**Exercise instructions:**
From the reader comments on Kinect below, copy out word for word the passage between "They also basically" and "playing Kinect games.", inclusive.

**Text for analysis:**
※


  3. I was hoping to be proven wrong and have Natal/Kinect end up being awesome. It isn’t. For me, it simply lacks the tactile connection with the game.

    At least with the Wii you’re still holding a controller, Kinect to me is really just a glorified version of charades.

    They also basically confirmed the biggest fear associated with Kinect during Harmonix dance game demo: you will in fact look like a moron while playing Kinect games.

  4. Suzie says:

    If only they’d had some sort of epic flagship game to go with the ‘new’ technology. By the sounds of it, it’s just more voice-chat-phone-pets, and yeah, the iphone is already there to handle all that.

  5. [...] and Wall Street hype has driven the PS3 and 360 into gaining your grandparent’s trust. Hellmode put it best when reviewing Micorsoft’s Kinect presentation. Sometimes you won’t this [...]

  6. Tom says:

    Brilliant article. I completely agree with your statement that revolutonism should come from the bottom not the top.

    I was more concerned about Natal than I was the Move purely because it lacks a tangible controller. I cannot see past Natal providing anything but gimicky, shallow games…

    The best Wii games (there are some, honest) use a button, analogue stick control set up and implement “waggle” for special circumstances / moves / set-peices / etc. Move will hopefully follow this pattern and end up providing the experience we all initially expected from the Wii (1 to 1).

    At the end of the day I think both are going to struggle. Nintendo was the real winner because they brought kick-ass titles and plenty of them. Not a new uber-controller.

  7. Jon Porter says:

    I don’t think I agree that the Kinect is all bad, but it’s certainly being misused.

    Sure, the potential for hands-free gaming is going to appeal to non-gamers, but these are exactly the kinds of people that won’t be watching E3, so why not try to appeal to gamers instead? Worry about non-gamers when you’re making your prime-time TV ads.

    To say that Kinect has nothing to offer to seasoned gamers however, is a testament to how unimaginative Microsoft’s been with the technology. I see the potential for Kinect to work in conjunction with a traditional controller, rather than replace it.

    Imagine for example if a game paused automatically if it sensed you getting up? How about if a horror title took note of when you jumped, and adjusted the experience accordingly.

    There ARE genuinely innovative things to be done with Kinect, it’s just that Microsoft is choosing to ignore them.

  8. thesimplicity says:

    I thought this was going to be a critical gaming blog and not another news site? Meaning, articles driven by personal experiences rather than knee-jerk reactions. It’s hard to be objective in your criticism when all you’ve seen of this product is a press conference.

    • Sol Invictus says:

      It was more of our impressions of the press conference rather than the product itself. We were expecting to see some actual games being played on the Kinect, but what we saw was the presentation of a product that very few asked for.

    • Ashelia says:

      I was critical and it was about gaming.

※

**Data records:**
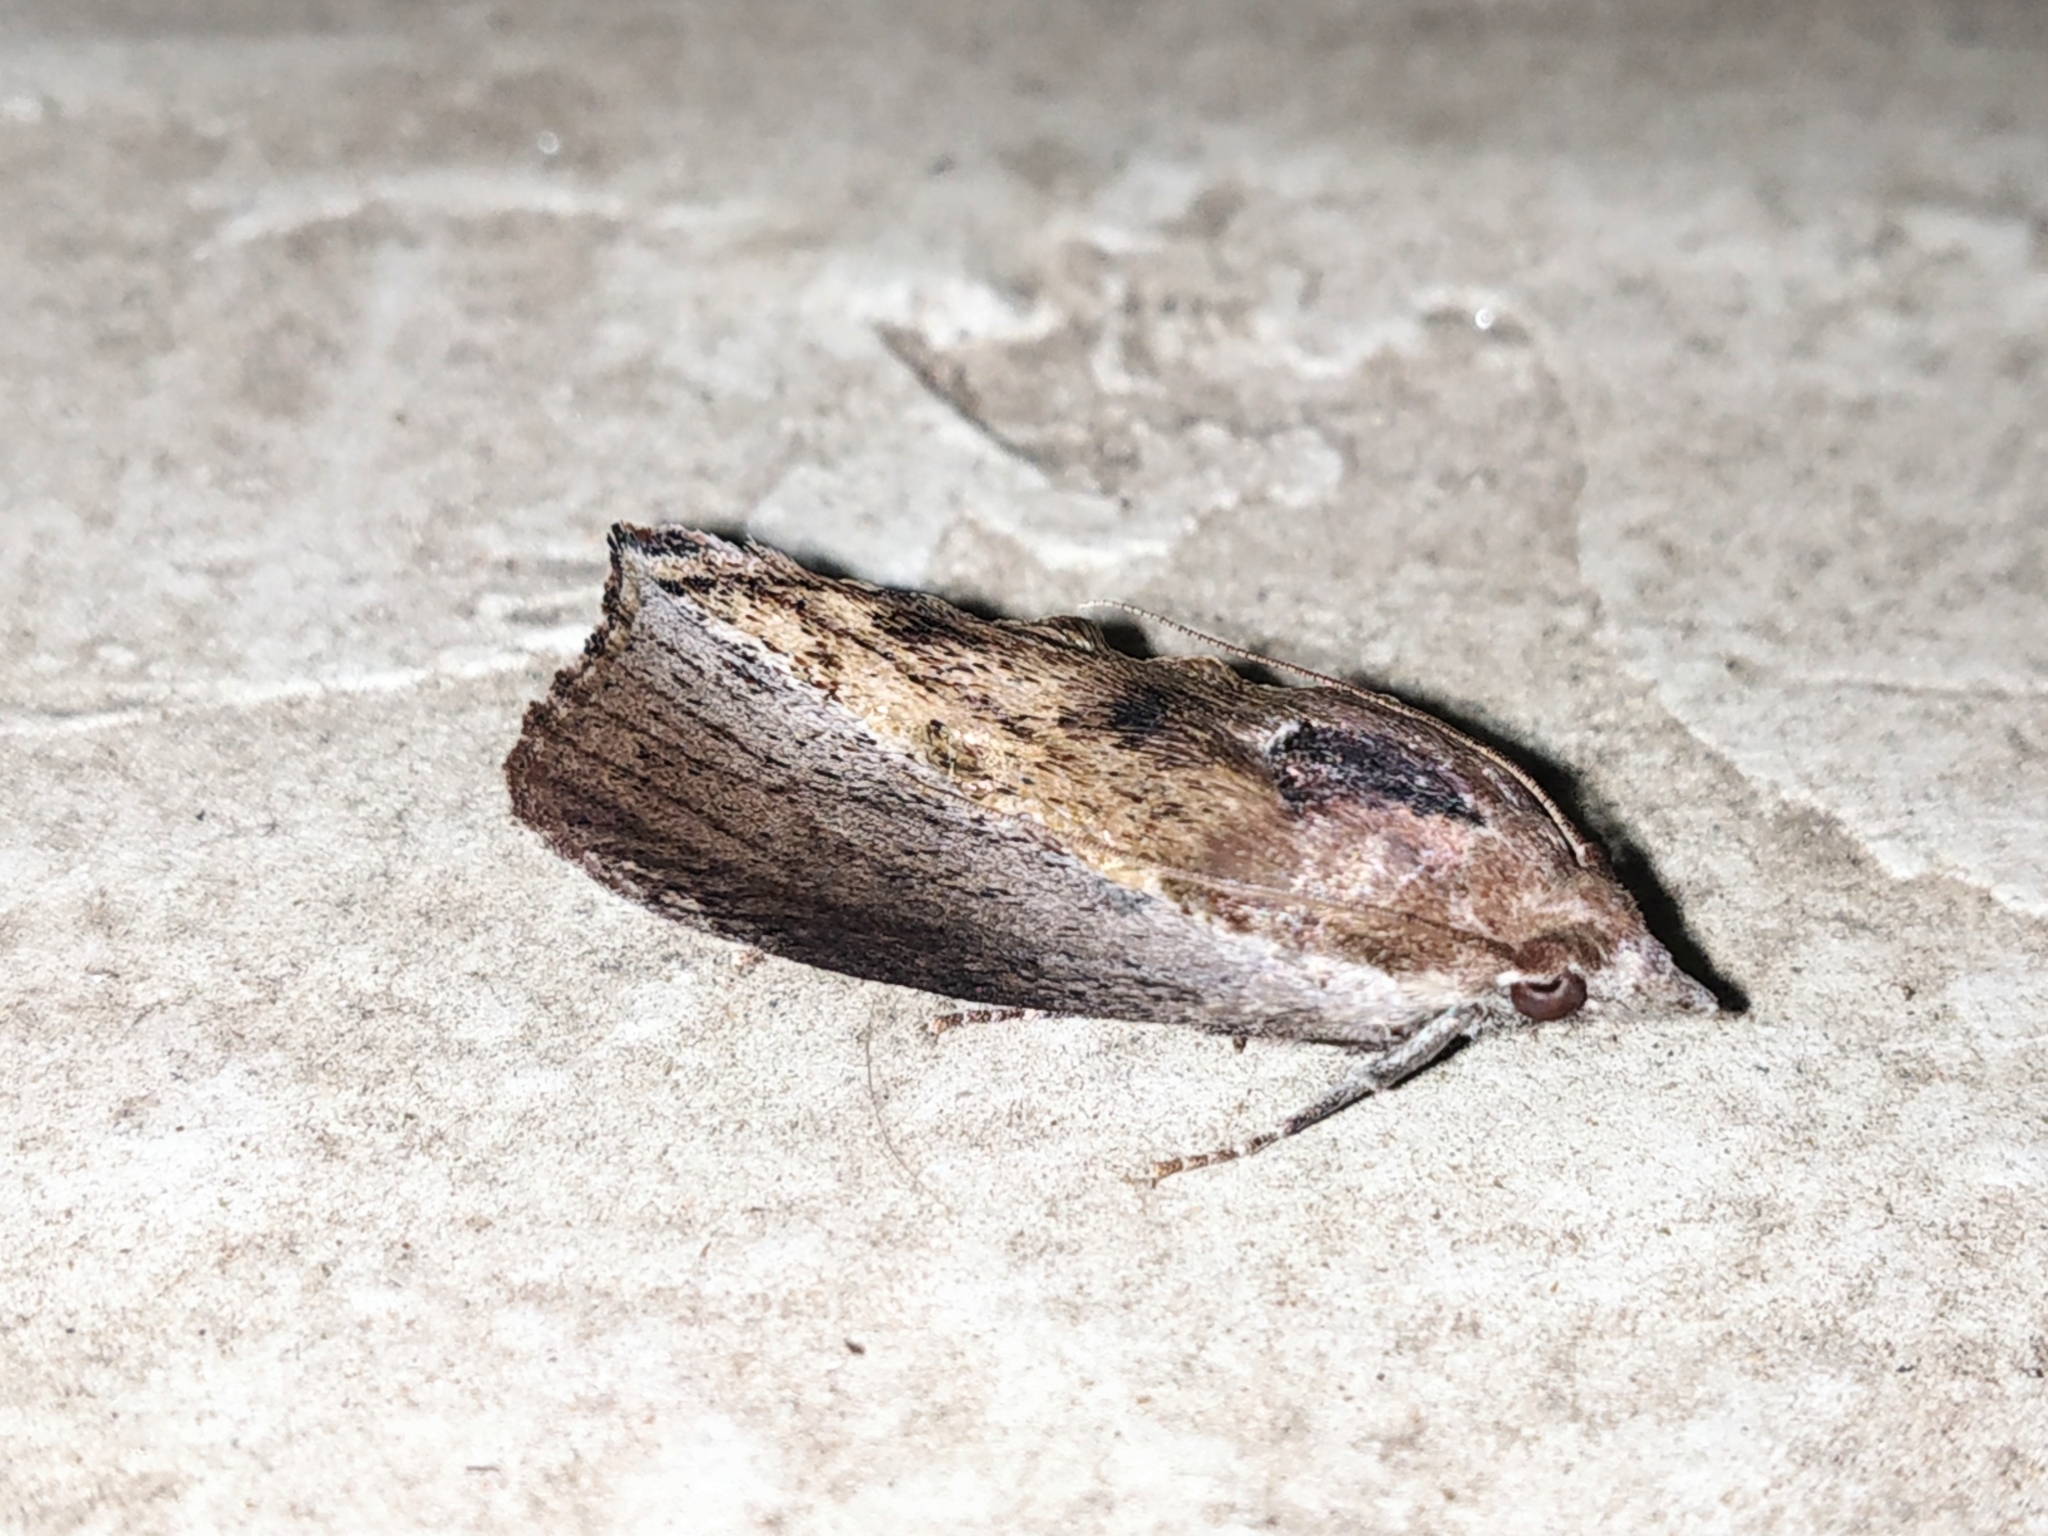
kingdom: Animalia
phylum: Arthropoda
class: Insecta
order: Lepidoptera
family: Pyralidae
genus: Galleria
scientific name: Galleria mellonella
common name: Greater wax moth
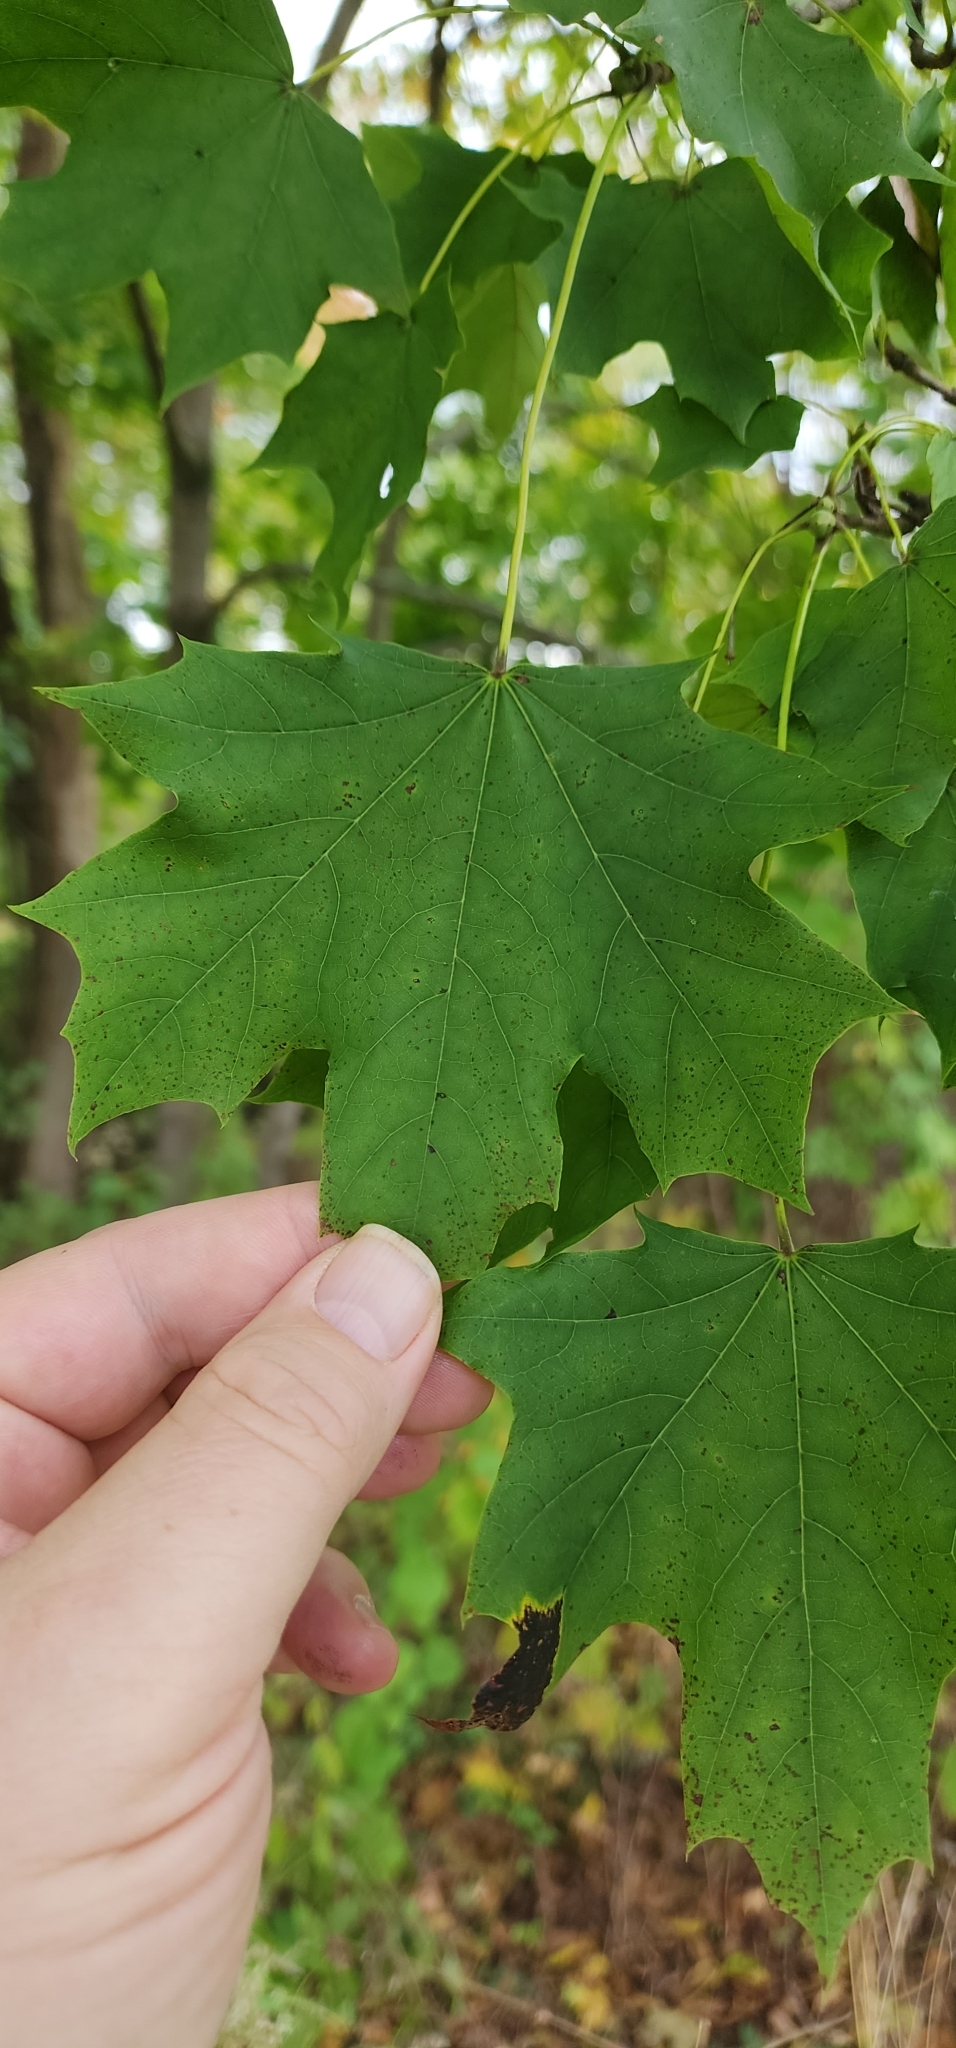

※

**Completed exercise:**
They also basically confirmed the biggest fear associated with Kinect during Harmonix dance game demo: you will in fact look like a moron while playing Kinect games.